Kasus Malawawo saat ini sedang dalam proses di Pengadilan Negeri Bajawa, berdasarkan gugatan anggota suku Lodo Raghi dari Raka Laba itu. Untuk mengurus kasus ini suku Woe Are, melalui koordinasi oleh Kepala Desa, bergotong-royong mengumpulkan dana untuk pengurusan perkara. Setiap warga yang punya lahan garapan di tanah Malawawo yang dipersengketakan itu ‘menyetor’ sejumlah uang tertentu per lahan garapan.
Melihat pertikaian berdarah yang telah terjadi, Pemda Kab. Ngada, pada tahun 1991, mulai terlibat untuk menyelesaikan masalah ini dengan membuat peta hamparan Malawawo. Selain itu Pemda berusaha pula memperkuat kerja sama antara kepala desa dan ketua-ketua suku yang ada dalam Woe Are.
Kasus ini dirasakan oleh semua anggota suku dalam Woe Are sebagai penghambat kegiatan perekonomian masyarakat.
Pustaka
Kebeet von Benda-Beckmann (2000), Goyahnya Tangga Menuju Mufakat, Jakarta: PT. Gramedia Widiasarana Indonesia dan Perwakilan Koninklijk Instituut voor Taal-Land- en Volkenkunde.
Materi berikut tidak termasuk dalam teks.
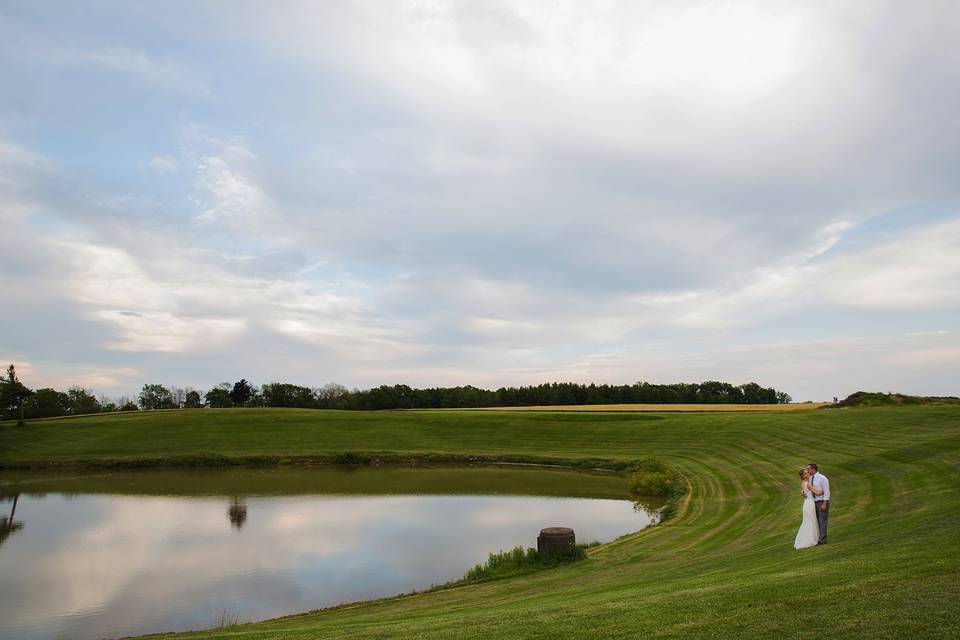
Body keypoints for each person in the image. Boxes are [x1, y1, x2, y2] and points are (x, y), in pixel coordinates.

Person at [794, 468, 819, 549]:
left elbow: (803, 492)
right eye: (805, 473)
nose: (808, 474)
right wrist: (824, 491)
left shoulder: (803, 483)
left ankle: (808, 538)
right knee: (811, 521)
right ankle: (810, 540)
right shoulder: (808, 484)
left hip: (806, 503)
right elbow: (817, 492)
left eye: (808, 473)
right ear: (802, 476)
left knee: (808, 521)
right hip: (810, 504)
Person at [806, 463, 830, 544]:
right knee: (817, 521)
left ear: (813, 469)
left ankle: (822, 540)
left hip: (821, 502)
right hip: (814, 502)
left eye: (808, 469)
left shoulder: (822, 478)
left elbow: (827, 491)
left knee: (822, 521)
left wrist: (825, 503)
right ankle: (819, 538)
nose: (807, 471)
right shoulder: (810, 478)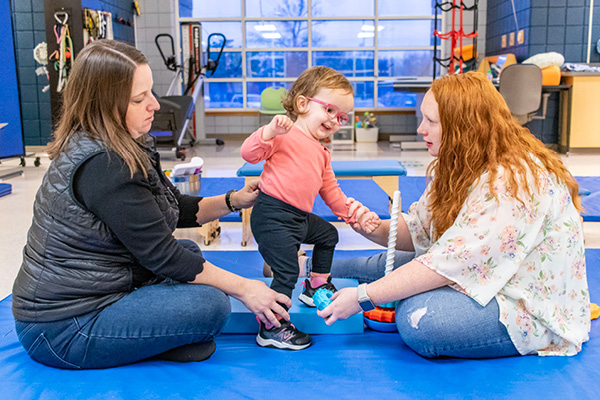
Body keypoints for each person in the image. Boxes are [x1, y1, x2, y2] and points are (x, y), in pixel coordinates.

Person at [11, 40, 291, 369]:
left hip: (107, 287)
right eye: (139, 99)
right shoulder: (104, 163)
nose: (155, 105)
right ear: (103, 105)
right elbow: (160, 254)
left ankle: (158, 338)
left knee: (190, 255)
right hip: (63, 327)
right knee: (212, 305)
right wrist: (247, 289)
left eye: (151, 93)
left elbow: (172, 208)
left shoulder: (125, 140)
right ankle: (156, 338)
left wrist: (235, 200)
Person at [316, 71, 591, 358]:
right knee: (388, 265)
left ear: (465, 126)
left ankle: (374, 289)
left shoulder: (513, 180)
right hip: (477, 269)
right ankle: (300, 267)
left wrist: (364, 297)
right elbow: (420, 230)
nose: (421, 129)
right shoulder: (459, 161)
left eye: (431, 122)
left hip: (522, 303)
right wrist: (369, 227)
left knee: (420, 318)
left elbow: (446, 262)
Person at [240, 66, 380, 350]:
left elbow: (331, 192)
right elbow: (249, 154)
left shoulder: (322, 153)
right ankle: (271, 326)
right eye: (330, 110)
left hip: (297, 218)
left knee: (328, 234)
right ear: (303, 103)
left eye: (342, 116)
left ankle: (315, 286)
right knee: (286, 271)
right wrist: (268, 131)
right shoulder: (283, 134)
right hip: (271, 216)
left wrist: (355, 215)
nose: (336, 121)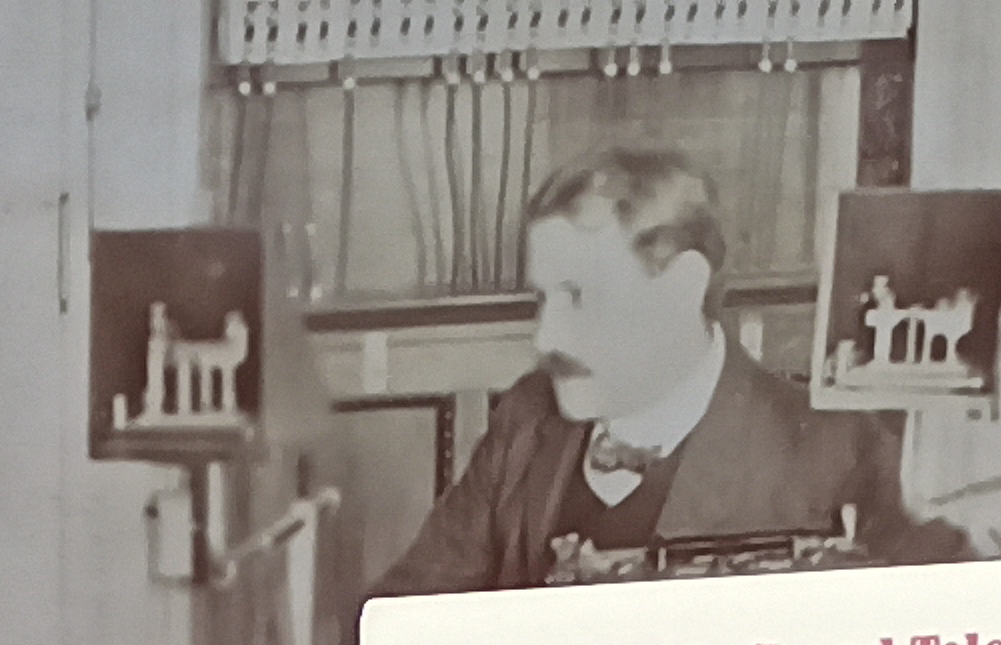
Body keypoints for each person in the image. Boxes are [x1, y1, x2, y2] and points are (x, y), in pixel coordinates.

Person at [378, 151, 927, 604]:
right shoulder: (526, 419)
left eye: (578, 296)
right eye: (542, 299)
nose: (545, 337)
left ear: (684, 287)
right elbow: (387, 634)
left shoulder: (834, 452)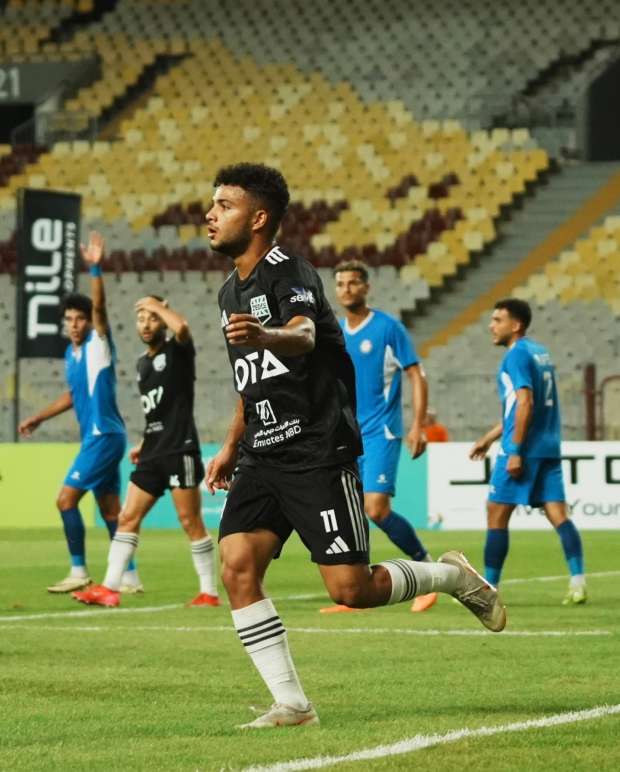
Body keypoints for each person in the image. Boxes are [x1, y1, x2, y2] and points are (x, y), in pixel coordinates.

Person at [204, 162, 506, 730]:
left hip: (317, 450)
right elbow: (252, 379)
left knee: (351, 589)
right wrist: (229, 445)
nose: (210, 214)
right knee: (237, 567)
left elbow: (303, 334)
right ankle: (294, 706)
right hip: (261, 454)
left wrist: (266, 334)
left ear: (259, 218)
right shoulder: (228, 292)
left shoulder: (289, 271)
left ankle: (452, 576)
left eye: (224, 205)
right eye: (213, 204)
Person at [73, 295, 219, 608]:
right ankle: (109, 588)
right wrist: (143, 443)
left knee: (190, 521)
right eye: (141, 319)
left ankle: (209, 592)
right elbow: (157, 412)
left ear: (162, 321)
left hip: (180, 450)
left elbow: (183, 328)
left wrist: (158, 307)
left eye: (152, 318)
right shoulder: (142, 363)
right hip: (153, 453)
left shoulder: (178, 351)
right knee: (127, 517)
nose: (146, 324)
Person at [18, 232, 140, 594]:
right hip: (100, 437)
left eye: (80, 318)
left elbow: (100, 308)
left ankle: (78, 570)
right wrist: (39, 417)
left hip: (104, 436)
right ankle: (129, 576)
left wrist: (96, 269)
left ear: (88, 322)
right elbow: (73, 395)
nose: (74, 324)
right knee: (110, 511)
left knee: (65, 500)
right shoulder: (71, 356)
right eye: (69, 319)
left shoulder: (98, 344)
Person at [320, 259, 436, 614]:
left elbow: (416, 374)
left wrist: (418, 425)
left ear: (366, 287)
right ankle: (357, 587)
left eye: (353, 283)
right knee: (349, 512)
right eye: (341, 284)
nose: (346, 289)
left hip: (381, 432)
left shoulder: (388, 328)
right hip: (346, 435)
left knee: (375, 508)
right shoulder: (335, 332)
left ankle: (429, 572)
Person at [470, 298, 586, 605]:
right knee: (558, 515)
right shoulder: (539, 352)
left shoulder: (516, 356)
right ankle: (578, 583)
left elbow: (525, 403)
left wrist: (515, 450)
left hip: (524, 448)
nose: (491, 326)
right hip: (548, 447)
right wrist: (489, 438)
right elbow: (518, 408)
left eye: (498, 320)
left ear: (516, 325)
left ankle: (488, 589)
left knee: (496, 513)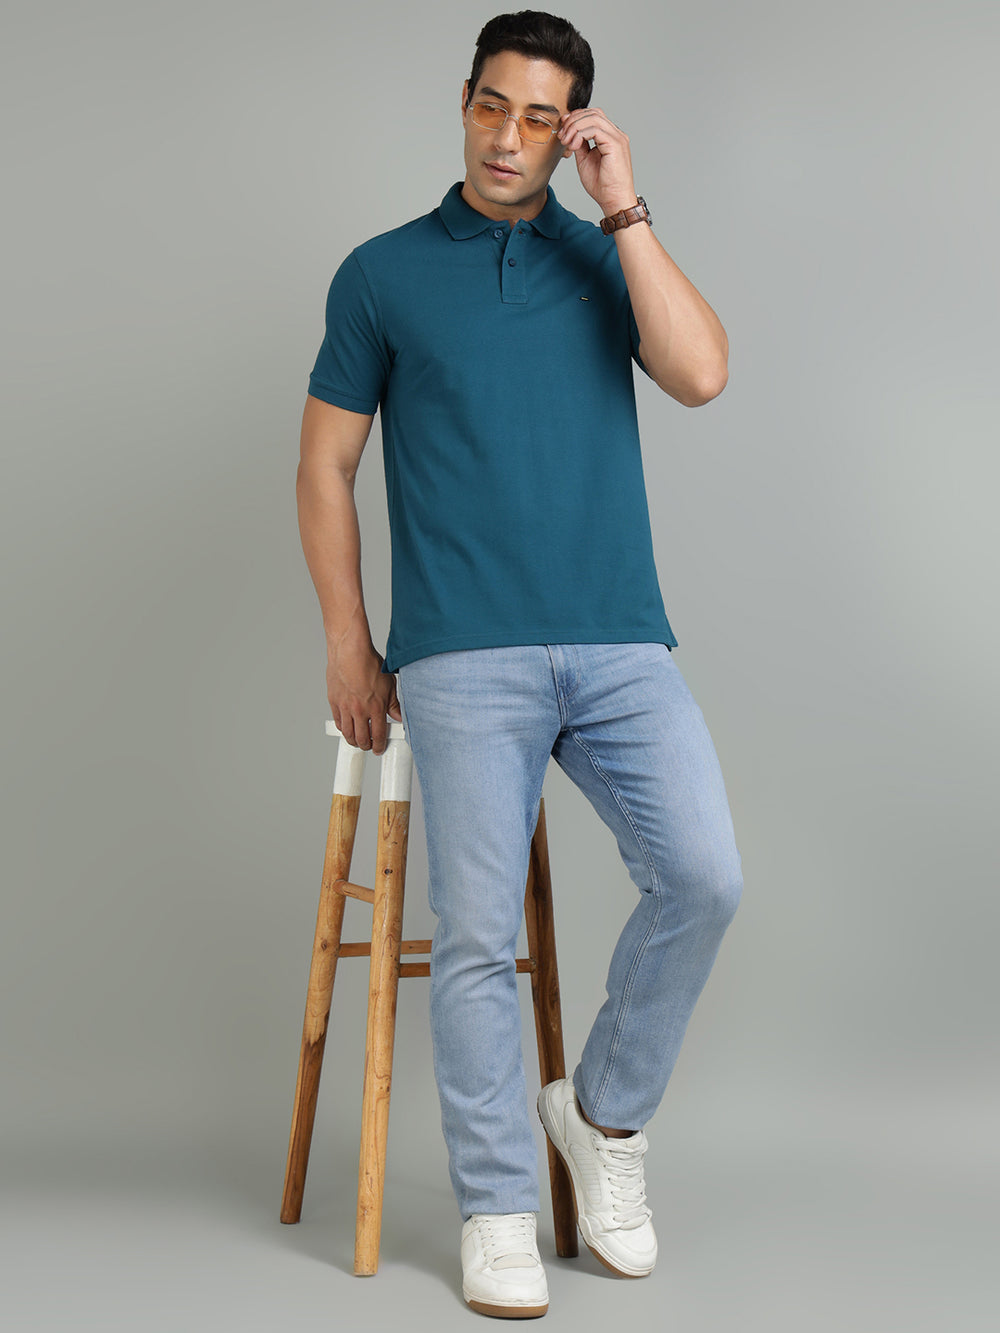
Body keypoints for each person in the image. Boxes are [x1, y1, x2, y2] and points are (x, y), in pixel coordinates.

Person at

Moore, Sally Falk (1993), 'Hukum dan Perubahan Sosial: Bidang Sosial Semi-Otonom Sebagai Suatu Topik
Studi yang Tepat', dalam T.O. Ihromi, ed., Antropologi Hukum: Sebuah Bunga Rampai. Jakarta: Yayasan Obor Indonesia.
Wignjosoebroto, Soentandjo (2000), 'Menggagas Perundangan Baru Tentang Pemerintahan Desa: Demi Terwujudnya Demokratisasi dan Penguatan Fungsi Sosial Desa', dalam Angger Jati Wijaya, et.al., Reformasi Tata Pemerintahan Desa Menuju Demokrasi . Yogyakarta: Pustaka Pelajar, Kerjasama dengan YAPPIKA dan Forum LSM DIY.
--------------------------------------------, 'Mengupayakan Terwujudnya Masyarakat Warga di Desa-desa: Sebuah Cita-cita Berikut Tantangannya', dalam Dadang Juliantara, ed., Arus Bawah Demokrasi, Otonomi dan Pemberdayaan Desa . Yogyakarta: Lapera Pustaka Utama.